The first of these companies is named Bumblebee Spaces. Bumblebee aims to improve the livability of ultra small apartments by allowing the limited space they contain to be used in different ways. They do this by allowing major room components such as furniture, storage spaces and partitions to be stored in the ceiling. This storage only requires 1 foot of vertical space, so the ceiling height is not significantly impacted. Different components can be lowered at different times to configure the room for different purposes. Thus, the same space can be used for a living room and a bedroom without compromising (much) on the furnishings in either.

The second company is Starcity, a provider of co-living spaces. Starcity has now had a number of projects completed and thinks that they have a handle on the sort of environment that is most appealing to people who are interested in the co-living experience and which also makes the most sense financially.

One of the goals of the co-living industry is to drive down costs for residents, making multifamily housing in prime city locations affordable to people making only $50,000 to $120,000 per year. They do this by reducing the cost of construction per person housed, both by decreasing the total square footage dedicated to each person, and by spreading out the cost of high-priced construction elements, such as kitchens, over more residents. A typical co-living space may have 12 bedrooms, each usually housing one, but sometimes two, persons. All 12 bedrooms share a single, very large, kitchen. About 350 sqft of space is devoted to each resident, about 160 of which is in their private bedroom.

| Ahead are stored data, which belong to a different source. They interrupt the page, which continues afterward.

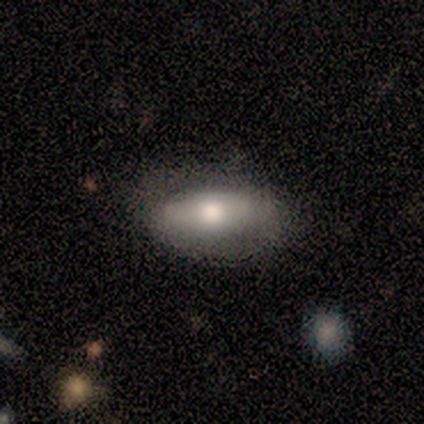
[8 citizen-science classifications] smooth_or_featured: smooth (p=0.88) [alt: featured or disk p=0.12]
how_rounded: in between (p=0.86) [alt: cigar-shaped p=0.14]
merging: none (p=0.62) [alt: minor disturbance p=0.38]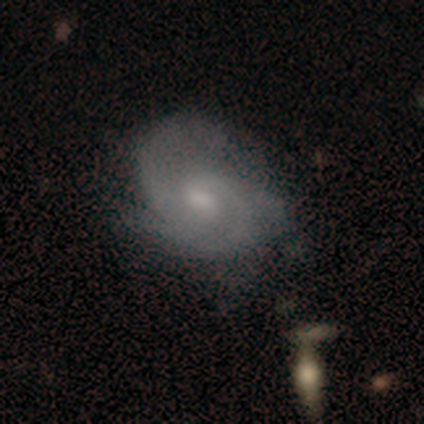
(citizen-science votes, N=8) Smooth or featured: featured or disk — 88% (smooth — 12%)
Edge-on disk: no — 100%
Bar: no — 71% (weak — 29%)
Spiral arms: yes — 86% (no — 14%)
Spiral winding: tight — 50% (tied with medium — 50%)
Spiral arm count: 2 — 33% (tied with 3 — 33%)
Bulge size: moderate — 57% (small — 43%)
Merging: minor disturbance — 50% (none — 38%)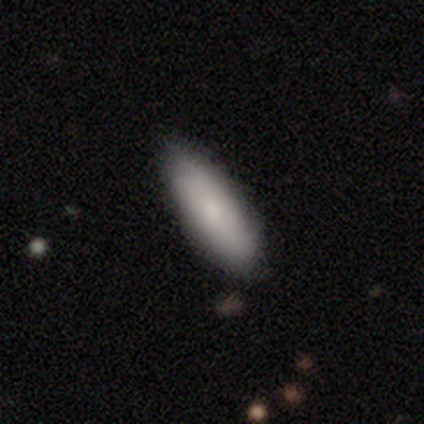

Starcity makes services available to its residents including things like dog walking and cleaning of both the private and shared spaces. Their operating expenses are similar to those of more conventional multifamily buildings and they aim to drive their costs down further by building larger projects.

The third company is Factory_OS, which is pursuing modular construction of multifamily housing. While they are targeting the same market as Katerra, they are taking a somewhat different approach. Katerra is re-inventing everything. They have their own CAD software, their own building components, such as cross-laminated timber (CLT), plumbing fixtures, electrical systems and HVAC systems. By contrast, Factory_OS has partnered with Autodesk for CAD software and is using widely available building components.

Factory_OS has a manufacturing plant on Mare Island in California, the former site of a naval shipyard with a deep-water channel to the Pacific Ocean. They expect to use this facility to ship products to the entire West Coast. Their plant allows them to build modules with widths between 8 and 16 feet and with lengths up to 72 feet. Modules can have ceiling heights of up to 10 feet. They are starting with all-wood construction with buildings up to 5 stories high above podium. Modules are shipped with completed interiors. Siding and roofs are added on site.

As Katerra has done, Factory_OS is creating several standard floor plans for each unit type (studio, one-bedroom, etc.) which are optimized for modular construction. These standardized designs would be made available to their customers.

Factory_OS expects that their construction costs will be up to 30 percent less than conventional construction. Their capacity is estimated to be 1500-2000 units per year per factory shift. They are booked well into 2020.

What’s the theme?

The common thread with each of these presentations was to provide a satisfying resident experience at a more affordable price than possible with conventional multifamily housing. They intend to accomplish this either by using space more efficiently or by reducing cost of construction, or by both. These are three companies to keep an eye on.